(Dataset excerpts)
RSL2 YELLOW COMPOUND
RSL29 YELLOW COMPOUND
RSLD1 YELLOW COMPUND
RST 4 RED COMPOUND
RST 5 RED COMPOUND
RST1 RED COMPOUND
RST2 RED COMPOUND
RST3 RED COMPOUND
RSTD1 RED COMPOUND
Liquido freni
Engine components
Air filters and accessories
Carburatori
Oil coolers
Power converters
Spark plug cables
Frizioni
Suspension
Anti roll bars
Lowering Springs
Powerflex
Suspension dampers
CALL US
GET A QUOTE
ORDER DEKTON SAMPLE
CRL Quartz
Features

==

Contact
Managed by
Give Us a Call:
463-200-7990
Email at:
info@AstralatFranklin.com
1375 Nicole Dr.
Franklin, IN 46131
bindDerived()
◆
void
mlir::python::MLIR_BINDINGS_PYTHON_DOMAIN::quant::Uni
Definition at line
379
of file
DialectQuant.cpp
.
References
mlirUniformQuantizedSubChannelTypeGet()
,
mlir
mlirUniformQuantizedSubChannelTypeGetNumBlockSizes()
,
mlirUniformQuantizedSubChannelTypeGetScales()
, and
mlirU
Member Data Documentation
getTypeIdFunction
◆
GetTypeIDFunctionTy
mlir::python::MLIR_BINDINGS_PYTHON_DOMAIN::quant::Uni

==

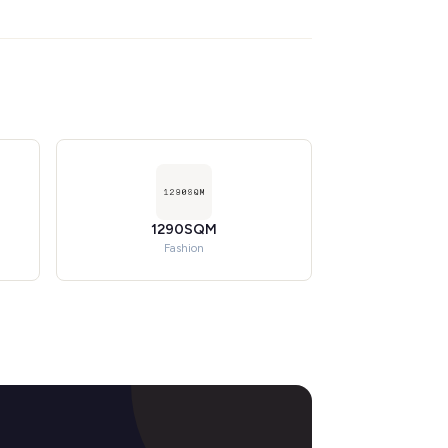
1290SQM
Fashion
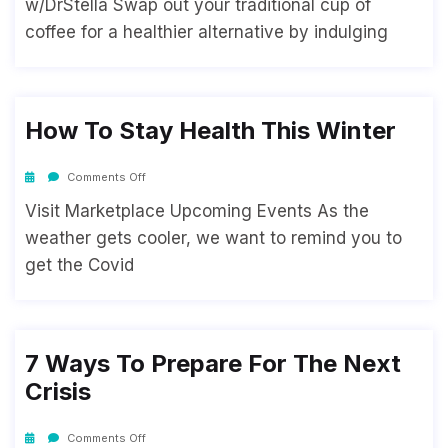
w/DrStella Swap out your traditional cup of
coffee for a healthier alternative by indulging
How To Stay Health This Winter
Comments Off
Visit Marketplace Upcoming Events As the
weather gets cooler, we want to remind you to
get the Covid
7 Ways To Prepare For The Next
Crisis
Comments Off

== Exercise objective ==
Give the number of lines in the data that contain "YELLOW", with no other words.

== Reply to the task ==
3